Step 4: Model training
We used four approaches to model time-to-the primary event ie survival outcome.
Cox proportional regression[14]. This semi-parametric model is widely used to explore the relationship between outcomes like survival data and independent variables. After modelling the selected independent variables, the number of variables were further reduced by including only those that were statistically significant (p<0.05). This made the model more parsimonious and also improved predictive power.
Survival Tree[11]. A survival tree is a tree-like structure, where leaves represent outcome variables, i.e. graft failure (1) or no graft failure (0), and branches are independent variables that influence the timing of the outcome. The complexity parameter was set to 0.00001 and the following two hyper-parameters were regularized until the optimal tree was created: the minimum number of samples that must exist in a node in order for a split to be attempted, and the number of competitor splits retained in the output.
Random survival forest (RSF) [12]. RSF is an ensemble method where numerous unpruned survival trees are developed via bootstrap aggregation[23, 24]. The ‘variable importance’ was set to “permutation” and the splitting rule to “log-rank”. The hyper-parameters, number of variables to possibly split at each node, number of trees and minimum number of nodes were regularised to achieve the lowest out-of-bag prediction error. ‘Variable importance’, a variable selection algorithm widely used in RSF, was used to avoid overfitting and to reduce the prediction error[25].
Survival support vector machine[13]. This uses hyperplanes to create classes of independent variables either with linearly (e.g. linear kernel function) or non-linearly separable data (e.g. polynomial kernel)[26, 27]. Based on the model’s performance, all support vector machine models were fitted using a linear kernel function with a ‘regression’ type survival support vector machine model.
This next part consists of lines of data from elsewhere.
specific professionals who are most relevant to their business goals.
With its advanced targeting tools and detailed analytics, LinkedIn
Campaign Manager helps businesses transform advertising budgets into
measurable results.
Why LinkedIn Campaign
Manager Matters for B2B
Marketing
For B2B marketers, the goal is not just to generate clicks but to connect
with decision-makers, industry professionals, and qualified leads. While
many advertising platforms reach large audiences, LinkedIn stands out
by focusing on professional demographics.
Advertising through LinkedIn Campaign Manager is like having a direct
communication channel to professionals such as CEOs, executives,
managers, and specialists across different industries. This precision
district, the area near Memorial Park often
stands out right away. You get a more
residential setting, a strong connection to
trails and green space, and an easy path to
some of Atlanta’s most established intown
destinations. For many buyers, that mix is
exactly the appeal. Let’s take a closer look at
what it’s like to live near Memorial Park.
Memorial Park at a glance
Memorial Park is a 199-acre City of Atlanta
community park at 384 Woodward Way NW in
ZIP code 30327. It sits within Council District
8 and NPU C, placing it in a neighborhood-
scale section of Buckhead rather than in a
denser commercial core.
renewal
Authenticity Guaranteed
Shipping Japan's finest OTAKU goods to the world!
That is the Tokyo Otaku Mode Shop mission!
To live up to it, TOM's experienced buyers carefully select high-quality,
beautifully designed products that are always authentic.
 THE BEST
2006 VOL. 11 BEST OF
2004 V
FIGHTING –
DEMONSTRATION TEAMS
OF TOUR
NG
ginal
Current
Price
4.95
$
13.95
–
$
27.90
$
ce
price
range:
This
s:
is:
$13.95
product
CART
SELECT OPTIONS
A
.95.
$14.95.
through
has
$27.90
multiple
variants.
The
The seven sets of independent variables were used to train and validate the four predictive models giving 28 results: seven variable selection methods × four predictive models. The predicted outcome for each of the four models was an index on an interval scale, which we label the Kidney Transplant Risk Index.
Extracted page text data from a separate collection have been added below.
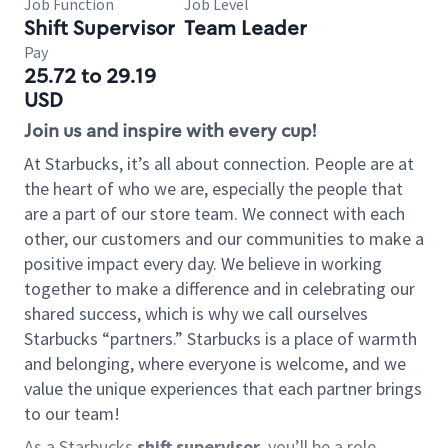
Job Function
Job Level
Shift Supervisor
Team Leader
Pay
25.72 to 29.19
USD
Join us and inspire with every cup!
At Starbucks, it’s all about connection. People are at
the heart of who we are, especially the people that
are a part of our store team. We connect with each
other, our customers and our communities to make a
positive impact every day. We believe in working
together to make a difference and in celebrating our
shared success, which is why we call ourselves
Starbucks “partners.” Starbucks is a place of warmth
and belonging, where everyone is welcome, and we
value the unique experiences that each partner brings
to our team!
As a Starbucks
shift supervisor
, you’ll be a role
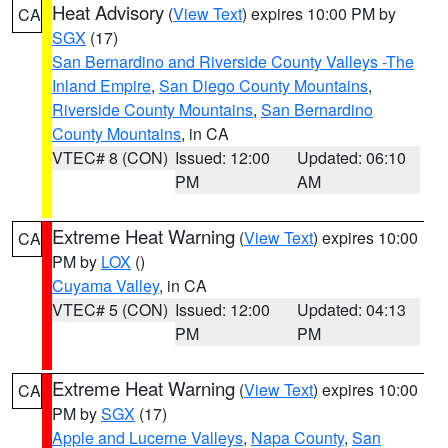
Heat Advisory
(
View Text
) expires 10:00 PM by
CA
SGX
(17)
San Bernardino and Riverside County Valleys -The
Inland Empire
,
San Diego County Mountains
,
Riverside County Mountains
,
San Bernardino
County Mountains
, in CA
VTEC# 8 (CON)
Issued: 12:00
Updated: 06:10
PM
AM
Extreme Heat Warning
(
View Text
) expires 10:00
CA
PM by
LOX
()
Cuyama Valley
, in CA
VTEC# 5 (CON)
Issued: 12:00
Updated: 04:13
PM
PM
Extreme Heat Warning
(
View Text
) expires 10:00
CA
PM by
SGX
(17)
Apple and Lucerne Valleys
,
Napa County
,
San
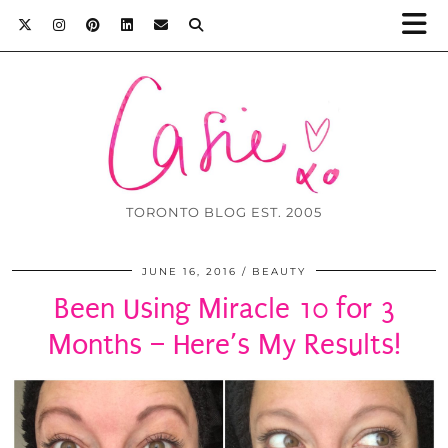
TORONTO BLOG EST. 2005
JUNE 16, 2016
BEAUTY
Been Using Miracle 10 for 3
Months – Here’s My Results!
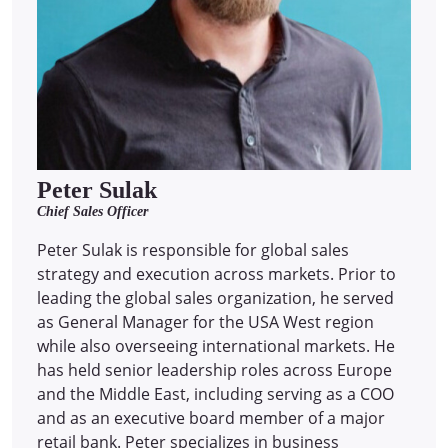
Peter Sulak
Chief Sales Officer
Peter Sulak is responsible for global sales
strategy and execution across markets. Prior to
leading the global sales organization, he served
as General Manager for the USA West region
while also overseeing international markets. He
has held senior leadership roles across Europe
and the Middle East, including serving as a COO
and as an executive board member of a major
retail bank. Peter specializes in business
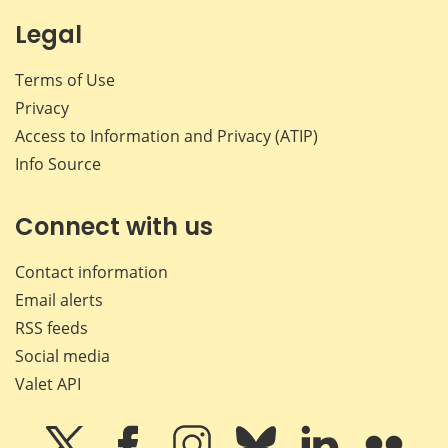
Legal
Terms of Use
Privacy
Access to Information and Privacy (ATIP)
Info Source
Connect with us
Contact information
Email alerts
RSS feeds
Social media
Valet API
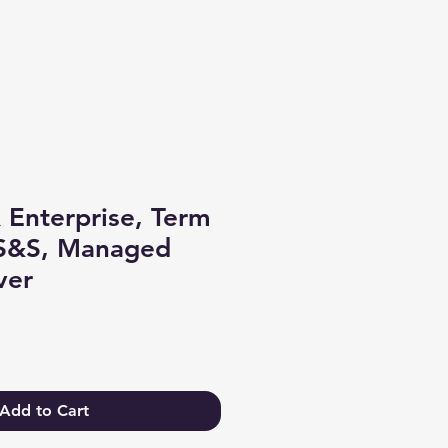
Log In
 Enterprise, Term
 S&S, Managed
ver
Add to Cart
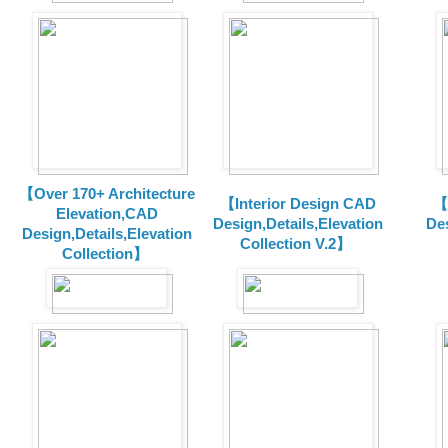
【Over 170+ Architecture
【Interior Design CAD
【
Elevation,CAD
Design,Details,Elevation
Des
Design,Details,Elevation
Collection V.2】
Collection】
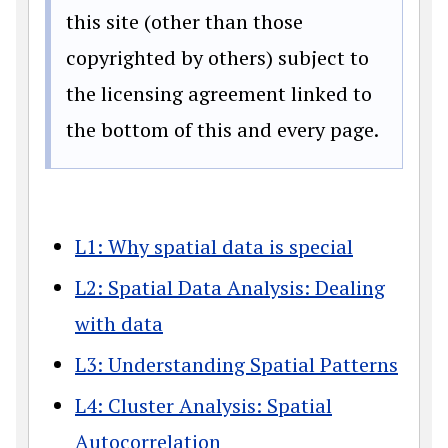
this site (other than those
copyrighted by others) subject to
the licensing agreement linked to
the bottom of this and every page.
L1: Why spatial data is special
L2: Spatial Data Analysis: Dealing
with data
L3: Understanding Spatial Patterns
L4: Cluster Analysis: Spatial
Autocorrelation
Step 5: Evaluating the models
We evaluated the models using methods proposed by Royston and Altman[28]. Model performance was evaluated using two metrics: discrimination and calibration. An index with good discrimination should have higher risk scores for higher risk patients and vice versa. Calibration measures the prediction accuracy as it compares the accuracy of the predicted survival from the index with the survival in the observed data[29]. For our study objective discrimination is more important than calibration, as our aim is to provide a guide to decision making that identifies relatively high and low risk patients[28]. Therefore the best model was chosen using the concordance index (C-index)[30], an index which evaluates the discriminative ability of a model. The C-index is defined as the fraction of pairs of patients where the patient who has a longer survival time also has a lower risk predicted score. The concordance range is between zero and one, with a higher value indicating better performance and 0.5 indicating discrimination by chance.